I am hoping you guys can help me. I wonder if any of you know the country of origin for the rock known as Dragon Stone, also known as Ohko Stone. I have a guy that is looking to arrange a bulk buy for me, however we need to find the country of origin...the rock I am talking about looks like the stuff in this link.

https://plus.google.com/photos/1164...29/5640613693187149938?banner=pwa&gpsrc=pwrd1

Thanks


----------



## Reckon (Jul 25, 2012)

I believe IPU was selling a bunch if you are looking for some locally.


----------



## Clownloachlover (Apr 21, 2010)

I saw that thanks, but looking for some larger pieces as I have a 230 gallon tank.
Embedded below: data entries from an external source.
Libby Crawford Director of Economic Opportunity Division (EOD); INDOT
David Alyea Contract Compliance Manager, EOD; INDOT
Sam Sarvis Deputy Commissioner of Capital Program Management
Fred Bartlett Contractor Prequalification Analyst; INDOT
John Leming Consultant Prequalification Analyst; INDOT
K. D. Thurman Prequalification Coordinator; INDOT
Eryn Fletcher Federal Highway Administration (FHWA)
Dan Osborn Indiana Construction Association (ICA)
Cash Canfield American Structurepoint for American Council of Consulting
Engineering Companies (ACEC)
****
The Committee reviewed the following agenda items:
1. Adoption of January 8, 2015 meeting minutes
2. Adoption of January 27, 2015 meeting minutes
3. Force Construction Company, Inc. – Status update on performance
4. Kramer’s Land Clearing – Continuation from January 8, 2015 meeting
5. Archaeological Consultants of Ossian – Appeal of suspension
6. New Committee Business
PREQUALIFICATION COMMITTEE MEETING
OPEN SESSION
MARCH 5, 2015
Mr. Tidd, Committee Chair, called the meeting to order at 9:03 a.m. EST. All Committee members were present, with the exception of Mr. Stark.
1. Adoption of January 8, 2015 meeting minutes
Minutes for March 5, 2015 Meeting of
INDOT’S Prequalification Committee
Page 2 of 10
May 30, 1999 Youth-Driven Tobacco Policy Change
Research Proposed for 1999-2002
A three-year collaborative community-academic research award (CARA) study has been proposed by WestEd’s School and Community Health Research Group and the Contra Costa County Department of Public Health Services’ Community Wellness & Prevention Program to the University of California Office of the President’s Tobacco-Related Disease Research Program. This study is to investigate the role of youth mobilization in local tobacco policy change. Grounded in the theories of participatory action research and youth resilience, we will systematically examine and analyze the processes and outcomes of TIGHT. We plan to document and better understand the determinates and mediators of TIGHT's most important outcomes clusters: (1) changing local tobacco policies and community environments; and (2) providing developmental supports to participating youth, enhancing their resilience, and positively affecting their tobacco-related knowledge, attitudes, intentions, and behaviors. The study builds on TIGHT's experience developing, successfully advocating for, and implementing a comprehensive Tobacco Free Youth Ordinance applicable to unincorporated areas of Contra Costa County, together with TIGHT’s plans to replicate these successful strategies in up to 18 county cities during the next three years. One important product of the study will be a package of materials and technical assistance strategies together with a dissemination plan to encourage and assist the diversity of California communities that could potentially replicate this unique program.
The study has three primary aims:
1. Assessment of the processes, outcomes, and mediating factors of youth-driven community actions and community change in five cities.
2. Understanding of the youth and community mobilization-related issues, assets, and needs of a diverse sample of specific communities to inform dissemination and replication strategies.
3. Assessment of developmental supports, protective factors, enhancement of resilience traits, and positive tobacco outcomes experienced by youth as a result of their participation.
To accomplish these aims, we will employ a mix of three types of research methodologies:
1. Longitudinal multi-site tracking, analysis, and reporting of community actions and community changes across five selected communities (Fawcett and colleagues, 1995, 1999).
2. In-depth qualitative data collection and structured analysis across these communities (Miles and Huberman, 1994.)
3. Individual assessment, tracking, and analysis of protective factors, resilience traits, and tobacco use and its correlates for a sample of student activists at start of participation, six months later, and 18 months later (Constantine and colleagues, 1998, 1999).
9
Looking for a center show piece rock and I really like the looks of this stuff


----------



## Diztrbd1 (Apr 21, 2010)

Doesn't really seem to be alot of specific info out there about the country of origin. Only thing I could come up with is, it is collected from high elevations of a remote mountain chain ....but doesn't say where. Going by the name you'd think Japan....then again all the fancy rock names sound like they come from Japan lol. Maybe 2wheels knows....he's a geologist I believe. I imagine larger pieces of it are going to be hard to find from the looks of it.


----------



## 2wheelsx2 (Apr 21, 2010)

That appears to be vesicular basalt, which can come from many places and is not country specific. Most rocks aren't. Unfortunately I cannot make a 100% positive ID without seeing it in person and getting out my "kit".


----------



## Clownloachlover (Apr 21, 2010)

I have a sample of it, I think I will just have to make due with the smaller pieces I can find at local retailers! Thanks


----------



## jobber (May 14, 2010)

If you're looking for bigger pieces and i mean big pieces, contact the bonsai store near 1st Avenue and Renfrew in Vancouver. Call them first.

Most of the big pieces found for landscaping are imported from China for which i have been fortunate enough to come across and helped unload.

good luck with the scape.


----------



## Fish rookie (May 21, 2012)

I believe they came from China, I mean the ones I saw in the LFS. Hopefully a landscaping store will have bigger pieces for you. good luck.


----------